• _PROMPT_
Every entry should be repeated exactly as written.

-------- MATERIAL TO PROCESS --------

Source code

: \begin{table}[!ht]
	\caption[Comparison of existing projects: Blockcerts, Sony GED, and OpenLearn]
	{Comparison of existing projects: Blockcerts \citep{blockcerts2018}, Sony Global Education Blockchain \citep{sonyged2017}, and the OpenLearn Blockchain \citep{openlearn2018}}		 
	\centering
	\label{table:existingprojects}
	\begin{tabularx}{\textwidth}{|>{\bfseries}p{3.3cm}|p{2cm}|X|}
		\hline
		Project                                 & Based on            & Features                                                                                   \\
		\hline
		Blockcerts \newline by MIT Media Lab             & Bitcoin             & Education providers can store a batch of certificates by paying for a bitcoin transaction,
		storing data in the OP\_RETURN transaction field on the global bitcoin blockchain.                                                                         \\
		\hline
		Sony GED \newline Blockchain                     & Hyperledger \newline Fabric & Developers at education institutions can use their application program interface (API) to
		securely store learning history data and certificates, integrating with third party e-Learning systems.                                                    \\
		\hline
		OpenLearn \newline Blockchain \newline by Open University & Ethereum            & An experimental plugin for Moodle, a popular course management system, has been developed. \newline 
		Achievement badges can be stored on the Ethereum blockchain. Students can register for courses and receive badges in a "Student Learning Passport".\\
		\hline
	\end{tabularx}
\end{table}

--------

• _SOLUTION TO THIS TASK_
Source code

: \begin{table}[!ht]
	\caption[Comparison of existing projects: Blockcerts, Sony GED, and OpenLearn]
	{Comparison of existing projects: Blockcerts \citep{blockcerts2018}, Sony Global Education Blockchain \citep{sonyged2017}, and the OpenLearn Blockchain \citep{openlearn2018}}		 
	\centering
	\label{table:existingprojects}
	\begin{tabularx}{\textwidth}{|>{\bfseries}p{3.3cm}|p{2cm}|X|}
		\hline
		Project                                 & Based on            & Features                                                                                   \\
		\hline
		Blockcerts \newline by MIT Media Lab             & Bitcoin             & Education providers can store a batch of certificates by paying for a bitcoin transaction,
		storing data in the OP\_RETURN transaction field on the global bitcoin blockchain.                                                                         \\
		\hline
		Sony GED \newline Blockchain                     & Hyperledger \newline Fabric & Developers at education institutions can use their application program interface (API) to
		securely store learning history data and certificates, integrating with third party e-Learning systems.                                                    \\
		\hline
		OpenLearn \newline Blockchain \newline by Open University & Ethereum            & An experimental plugin for Moodle, a popular course management system, has been developed. \newline 
		Achievement badges can be stored on the Ethereum blockchain. Students can register for courses and receive badges in a "Student Learning Passport".\\
		\hline
	\end{tabularx}
\end{table}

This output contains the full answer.